Transcribe the records underneath word for word, and leave no line out.

*WORKING DATA*
+++
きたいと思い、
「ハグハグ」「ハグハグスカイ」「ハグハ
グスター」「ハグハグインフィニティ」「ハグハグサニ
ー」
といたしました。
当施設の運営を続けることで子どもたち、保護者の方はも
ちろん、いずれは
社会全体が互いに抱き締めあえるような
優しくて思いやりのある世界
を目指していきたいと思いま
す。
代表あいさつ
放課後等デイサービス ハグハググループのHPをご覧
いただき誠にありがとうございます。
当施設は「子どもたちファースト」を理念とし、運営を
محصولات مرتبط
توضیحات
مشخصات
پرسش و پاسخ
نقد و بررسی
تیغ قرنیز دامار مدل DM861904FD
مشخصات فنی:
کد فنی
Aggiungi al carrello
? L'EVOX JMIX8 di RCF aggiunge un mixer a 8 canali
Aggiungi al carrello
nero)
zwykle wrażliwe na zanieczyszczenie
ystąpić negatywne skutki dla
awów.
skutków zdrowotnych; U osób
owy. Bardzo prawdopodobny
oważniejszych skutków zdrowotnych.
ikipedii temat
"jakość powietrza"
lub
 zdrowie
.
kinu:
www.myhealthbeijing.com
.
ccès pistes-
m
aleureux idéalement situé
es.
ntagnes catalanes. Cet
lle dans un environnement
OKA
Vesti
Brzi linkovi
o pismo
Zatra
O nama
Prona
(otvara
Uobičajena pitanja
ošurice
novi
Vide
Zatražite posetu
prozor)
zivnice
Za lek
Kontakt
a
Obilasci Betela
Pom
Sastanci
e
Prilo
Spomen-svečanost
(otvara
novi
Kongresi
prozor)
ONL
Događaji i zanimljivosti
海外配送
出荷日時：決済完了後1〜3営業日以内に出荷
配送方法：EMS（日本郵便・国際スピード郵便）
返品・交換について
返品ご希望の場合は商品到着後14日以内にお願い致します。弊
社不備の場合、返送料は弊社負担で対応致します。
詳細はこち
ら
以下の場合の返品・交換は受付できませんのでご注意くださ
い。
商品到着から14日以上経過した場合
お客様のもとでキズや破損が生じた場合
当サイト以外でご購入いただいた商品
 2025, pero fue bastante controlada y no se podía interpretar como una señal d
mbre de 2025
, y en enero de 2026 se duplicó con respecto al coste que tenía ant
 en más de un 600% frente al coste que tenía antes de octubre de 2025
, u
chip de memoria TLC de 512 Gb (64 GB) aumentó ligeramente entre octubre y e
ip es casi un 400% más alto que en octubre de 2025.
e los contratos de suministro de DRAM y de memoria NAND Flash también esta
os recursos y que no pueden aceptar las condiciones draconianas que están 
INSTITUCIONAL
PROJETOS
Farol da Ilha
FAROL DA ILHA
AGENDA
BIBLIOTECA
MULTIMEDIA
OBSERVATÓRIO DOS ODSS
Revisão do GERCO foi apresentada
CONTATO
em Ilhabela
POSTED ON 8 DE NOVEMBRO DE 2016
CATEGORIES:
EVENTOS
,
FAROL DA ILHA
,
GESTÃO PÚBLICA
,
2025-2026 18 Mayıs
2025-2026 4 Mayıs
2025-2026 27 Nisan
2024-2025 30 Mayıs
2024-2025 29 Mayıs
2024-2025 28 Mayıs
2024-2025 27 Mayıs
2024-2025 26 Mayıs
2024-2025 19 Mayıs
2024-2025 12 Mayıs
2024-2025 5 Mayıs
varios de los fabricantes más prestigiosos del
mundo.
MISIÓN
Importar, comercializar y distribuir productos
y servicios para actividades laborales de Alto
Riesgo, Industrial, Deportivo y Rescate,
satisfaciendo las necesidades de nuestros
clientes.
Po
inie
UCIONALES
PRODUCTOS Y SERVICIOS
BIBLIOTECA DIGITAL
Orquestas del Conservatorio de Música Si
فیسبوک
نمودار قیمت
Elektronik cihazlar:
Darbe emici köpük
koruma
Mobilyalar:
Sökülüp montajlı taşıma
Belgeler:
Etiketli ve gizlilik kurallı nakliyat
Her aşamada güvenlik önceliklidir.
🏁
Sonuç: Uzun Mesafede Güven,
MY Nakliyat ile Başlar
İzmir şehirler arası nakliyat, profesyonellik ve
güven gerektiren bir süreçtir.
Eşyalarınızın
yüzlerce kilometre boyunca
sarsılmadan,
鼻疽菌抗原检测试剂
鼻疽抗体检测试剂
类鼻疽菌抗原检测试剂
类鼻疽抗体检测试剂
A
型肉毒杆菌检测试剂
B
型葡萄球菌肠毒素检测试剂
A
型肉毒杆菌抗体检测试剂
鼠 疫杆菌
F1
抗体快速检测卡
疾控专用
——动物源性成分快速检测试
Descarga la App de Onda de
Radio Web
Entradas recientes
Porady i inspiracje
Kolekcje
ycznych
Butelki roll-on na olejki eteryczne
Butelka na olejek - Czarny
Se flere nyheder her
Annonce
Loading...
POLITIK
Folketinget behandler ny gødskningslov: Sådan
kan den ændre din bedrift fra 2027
+++
*YOUR RESPONSE*
きたいと思い、
「ハグハグ」「ハグハグスカイ」「ハグハ
グスター」「ハグハグインフィニティ」「ハグハグサニ
ー」
といたしました。
当施設の運営を続けることで子どもたち、保護者の方はも
ちろん、いずれは
社会全体が互いに抱き締めあえるような
優しくて思いやりのある世界
を目指していきたいと思いま
す。
代表あいさつ
放課後等デイサービス ハグハググループのHPをご覧
いただき誠にありがとうございます。
当施設は「子どもたちファースト」を理念とし、運営を
محصولات مرتبط
توضیحات
مشخصات
پرسش و پاسخ
نقد و بررسی
تیغ قرنیز دامار مدل DM861904FD
مشخصات فنی:
کد فنی
Aggiungi al carrello
? L'EVOX JMIX8 di RCF aggiunge un mixer a 8 canali
Aggiungi al carrello
nero)
zwykle wrażliwe na zanieczyszczenie
ystąpić negatywne skutki dla
awów.
skutków zdrowotnych; U osób
owy. Bardzo prawdopodobny
oważniejszych skutków zdrowotnych.
ikipedii temat
"jakość powietrza"
lub
 zdrowie
.
kinu:
www.myhealthbeijing.com
.
ccès pistes-
m
aleureux idéalement situé
es.
ntagnes catalanes. Cet
lle dans un environnement
OKA
Vesti
Brzi linkovi
o pismo
Zatra
O nama
Prona
(otvara
Uobičajena pitanja
ošurice
novi
Vide
Zatražite posetu
prozor)
zivnice
Za lek
Kontakt
a
Obilasci Betela
Pom
Sastanci
e
Prilo
Spomen-svečanost
(otvara
novi
Kongresi
prozor)
ONL
Događaji i zanimljivosti
海外配送
出荷日時：決済完了後1〜3営業日以内に出荷
配送方法：EMS（日本郵便・国際スピード郵便）
返品・交換について
返品ご希望の場合は商品到着後14日以内にお願い致します。弊
社不備の場合、返送料は弊社負担で対応致します。
詳細はこち
ら
以下の場合の返品・交換は受付できませんのでご注意くださ
い。
商品到着から14日以上経過した場合
お客様のもとでキズや破損が生じた場合
当サイト以外でご購入いただいた商品
 2025, pero fue bastante controlada y no se podía interpretar como una señal d
mbre de 2025
, y en enero de 2026 se duplicó con respecto al coste que tenía ant
 en más de un 600% frente al coste que tenía antes de octubre de 2025
, u
chip de memoria TLC de 512 Gb (64 GB) aumentó ligeramente entre octubre y e
ip es casi un 400% más alto que en octubre de 2025.
e los contratos de suministro de DRAM y de memoria NAND Flash también esta
os recursos y que no pueden aceptar las condiciones draconianas que están 
INSTITUCIONAL
PROJETOS
Farol da Ilha
FAROL DA ILHA
AGENDA
BIBLIOTECA
MULTIMEDIA
OBSERVATÓRIO DOS ODSS
Revisão do GERCO foi apresentada
CONTATO
em Ilhabela
POSTED ON 8 DE NOVEMBRO DE 2016
CATEGORIES:
EVENTOS
,
FAROL DA ILHA
,
GESTÃO PÚBLICA
,
2025-2026 18 Mayıs
2025-2026 4 Mayıs
2025-2026 27 Nisan
2024-2025 30 Mayıs
2024-2025 29 Mayıs
2024-2025 28 Mayıs
2024-2025 27 Mayıs
2024-2025 26 Mayıs
2024-2025 19 Mayıs
2024-2025 12 Mayıs
2024-2025 5 Mayıs
varios de los fabricantes más prestigiosos del
mundo.
MISIÓN
Importar, comercializar y distribuir productos
y servicios para actividades laborales de Alto
Riesgo, Industrial, Deportivo y Rescate,
satisfaciendo las necesidades de nuestros
clientes.
Po
inie
UCIONALES
PRODUCTOS Y SERVICIOS
BIBLIOTECA DIGITAL
Orquestas del Conservatorio de Música Si
فیسبوک
نمودار قیمت
Elektronik cihazlar:
Darbe emici köpük
koruma
Mobilyalar:
Sökülüp montajlı taşıma
Belgeler:
Etiketli ve gizlilik kurallı nakliyat
Her aşamada güvenlik önceliklidir.
🏁
Sonuç: Uzun Mesafede Güven,
MY Nakliyat ile Başlar
İzmir şehirler arası nakliyat, profesyonellik ve
güven gerektiren bir süreçtir.
Eşyalarınızın
yüzlerce kilometre boyunca
sarsılmadan,
鼻疽菌抗原检测试剂
鼻疽抗体检测试剂
类鼻疽菌抗原检测试剂
类鼻疽抗体检测试剂
A
型肉毒杆菌检测试剂
B
型葡萄球菌肠毒素检测试剂
A
型肉毒杆菌抗体检测试剂
鼠 疫杆菌
F1
抗体快速检测卡
疾控专用
——动物源性成分快速检测试
Descarga la App de Onda de
Radio Web
Entradas recientes
Porady i inspiracje
Kolekcje
ycznych
Butelki roll-on na olejki eteryczne
Butelka na olejek - Czarny
Se flere nyheder her
Annonce
Loading...
POLITIK
Folketinget behandler ny gødskningslov: Sådan
kan den ændre din bedrift fra 2027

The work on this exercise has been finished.